**Records for the task:**
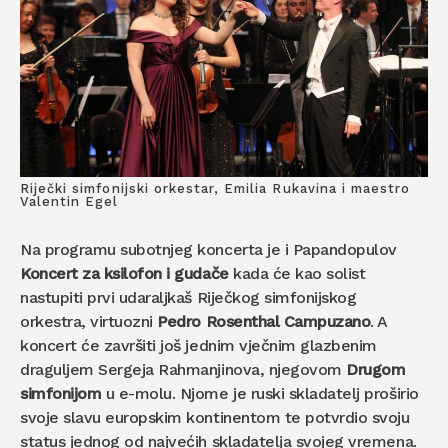
Riječki simfonijski orkestar, Emilia Rukavina i maestro
Valentin Egel
Na programu subotnjeg koncerta je i Papandopulov
Koncert za ksilofon i gudače
kada će kao solist
nastupiti prvi udaraljkaš Riječkog simfonijskog
orkestra, virtuozni
Pedro Rosenthal Campuzano
. A
koncert će završiti još jednim vječnim glazbenim
draguljem Sergeja Rahmanjinova, njegovom
Drugom
simfonijom
u e-molu. Njome je ruski skladatelj proširio
svoje slavu europskim kontinentom te potvrdio svoju
status jednog od najvećih skladatelja svojeg vremena.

**Instructions to follow:** For this exercise, output the records exactly but omit their pictures.

**Solved exercise:**
Riječki simfonijski orkestar, Emilia Rukavina i maestro
Valentin Egel
Na programu subotnjeg koncerta je i Papandopulov
Koncert za ksilofon i gudače
kada će kao solist
nastupiti prvi udaraljkaš Riječkog simfonijskog
orkestra, virtuozni
Pedro Rosenthal Campuzano
. A
koncert će završiti još jednim vječnim glazbenim
draguljem Sergeja Rahmanjinova, njegovom
Drugom
simfonijom
u e-molu. Njome je ruski skladatelj proširio
svoje slavu europskim kontinentom te potvrdio svoju
status jednog od najvećih skladatelja svojeg vremena.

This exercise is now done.